さて、前々稿(ブルックナーの音楽)でクラシック(古典音楽)について触れた。その中で、三大B(バッハ、ベートーベン、ブラームス)+ブルックナーが好きと書いたが、これは少し後年になってからの好みに過ぎない。高校生時分は、とりわけバッハとワグナーに熱中していた。LPレコードに組物(セット物)が多いのもそのためである。
バッハの管弦楽曲や器楽曲等に関心があって不思議ではないが、高校生の分際で《マタイ》や教会カンタータ等宗教曲を好んで聴くなど、我ながら変わった生徒だったようだ。また、高校生にしてワグネリアン(ワグナー信者)というのも恐れ入る。これには、NHKラヂオのクラシック番組の影響が大きい。
今となっては番組名は憶えてないが、毎朝7時前後にはバッハのカンタータが連続放送されていた。また、FMでは毎年8月にバイロイト音楽祭がババリア放送協会による実況録音で流されていた。まだクナッパーツブッシュ(1965年没)が存命だった頃の話である。ただ、この頃のクナは《パルジファル》しか振らなかったので、この演目だけ翌年の聖金曜日頃に放送されていた。

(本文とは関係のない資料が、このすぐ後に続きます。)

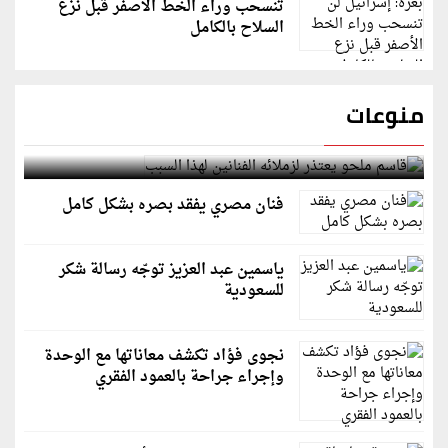
تنسحب وراء الخط الأصفر قبل نزع
السلاح بالكامل
منوعات
قاسم ملحو يعتذر لزملائه الفنانين لهذا السبب
فنان مصري يفقد بصره بشكل كامل
ياسمين عبد العزيز توجّه رسالة شكر
للسعودية
نجوى فؤاد تكشف معاناتها مع الوحدة
وإجراء جراحة بالعمود الفقري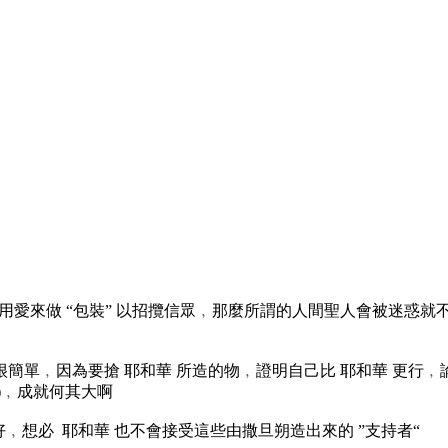
用愛來做 “包裝” 以招攬信眾﹐那麼所謂的人間聖人會被迷惑就不
簡單﹐因為要搶 耶和華 所造的物﹐證明自己比 耶和華 更行﹐
者)﹐成就何其大啊
多好﹐想必 耶和華 也不會接受這些由撒旦朔造出來的 ”支持者“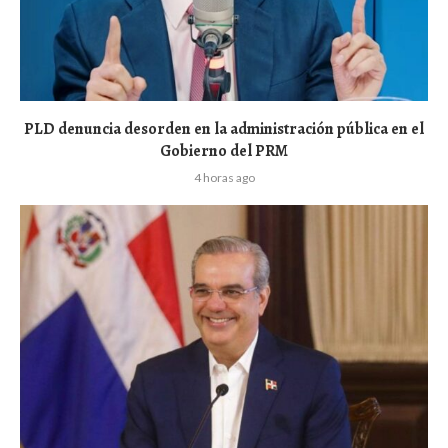
PLD denuncia desorden en la administración pública en el
Gobierno del PRM
4 horas ago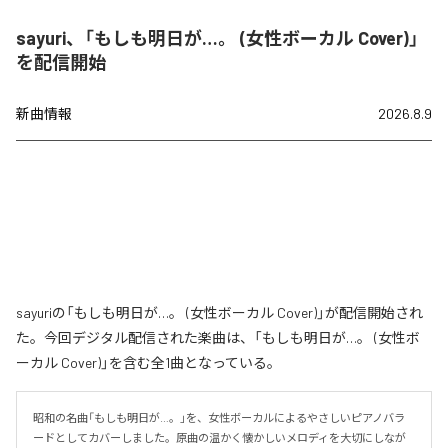
sayuri、「もしも明日が…。 (女性ボーカル Cover)」
を配信開始
新曲情報
2026.8.9
sayuriの「もしも明日が…。 (女性ボーカル Cover)」が配信開始され
た。今回デジタル配信された楽曲は、「もしも明日が…。 (女性ボ
ーカル Cover)」を含む全1曲となっている。
昭和の名曲「もしも明日が…。」を、女性ボーカルによるやさしいピアノバラ
ードとしてカバーしました。原曲の温かく懐かしいメロディを大切にしなが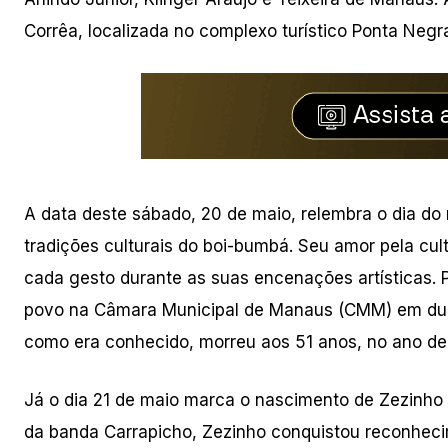
Corrêa, localizada no complexo turístico Ponta Negr
A data deste sábado, 20 de maio, relembra o dia do
tradições culturais do boi-bumbá. Seu amor pela cu
cada gesto durante as suas encenações artísticas. P
povo na Câmara Municipal de Manaus (CMM) em duas
como era conhecido, morreu aos 51 anos, no ano de 
Já o dia 21 de maio marca o nascimento de Zezinho 
da banda Carrapicho, Zezinho conquistou reconhecim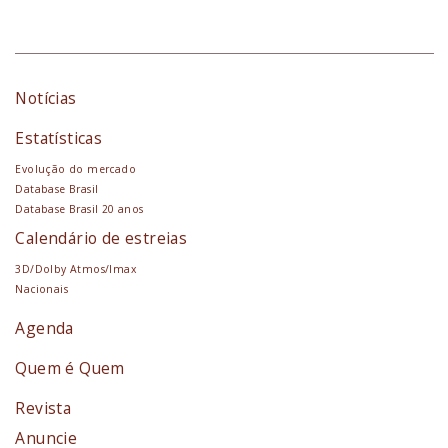
Notícias
Estatísticas
Evolução do mercado
Database Brasil
Database Brasil 20 anos
Calendário de estreias
3D/Dolby Atmos/Imax
Nacionais
Agenda
Quem é Quem
Revista
Anuncie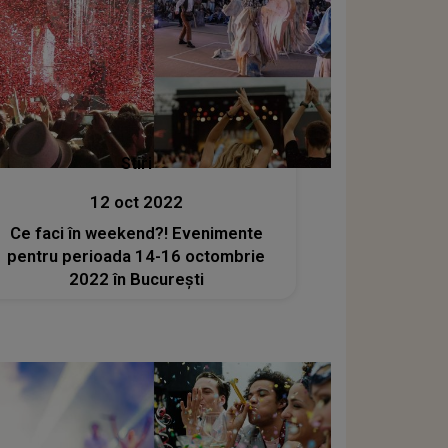
Stiri
12 oct 2022
Ce faci în weekend?! Evenimente
pentru perioada 14-16 octombrie
2022 în București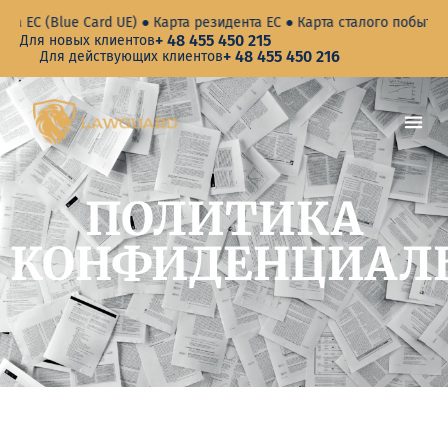
Blue Card UE) ● Карта резидента ЕС ● Карта сталого побыта по кор
+ 48 455 450 215
Для новых клиентов
+ 48 455 450 216
Для действующих клиентов
ПОЛИТИКА
КОНФИДЕНЦИАЛ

何より《ニーベルンクの指環》を四日間連続して聴けることが嬉しかった。確か指揮者はルドルフ・ケンペだった。記録に拠ると1963年以前である。但し大分在住(1962年7月まで)時に聴いた憶えはない。そうすると、高校一年だった1963年(昭和38年)から聴き始めたわけだ。
で、ワグナーのレコードを最初に買ったのが、名盤の誉れ高きクナの《パルジファル》-1962年バイロイトライブ-。ひぇ~~、なんと今や税込五万四千円もするんだ。買った当時、一万円だったけど。件の《ニーベルンクの指環》全曲レコードは、誰あろうカラヤン指揮ベルリンフィルなのだからびっくり仰天。この頃(高校時分)は、何でもカラヤンだったみたい。つまり、音楽評論家(専門家)の評判は芳しくなかったものの、カラヤンはこうした大曲でも、宛らポピュラー(大衆)音楽のように「美音」を奏でてくれるので、素人受けしたのである。
ワグナーの変わり種レコードも所有している。《「ニーベルングの指環」ライトモチーフ集》がそれ。日本語版はNHKアナの篠田英之介がナレーションを入れた特殊企画物だから、おそらくCD化されてないと思う。本家本元のデリック・クック(Deryck Cooke)解説盤ならCDが出ているみたい。
DENONの音聴箱(おとぎばこ)にかけて、改めて聴き直してみた。懐かしいなぁ、篠田アナの声。バイロイト《指環》のCDは、ケンペ盤(1960年モノラル)とクナ盤(1956年モノラル)を持っているが、ショルティ/ウィーンフィルのこの盤は買う気にならない。大いなる偏見かも知れないが、“虚仮威し盤”の印象が強すぎていけない。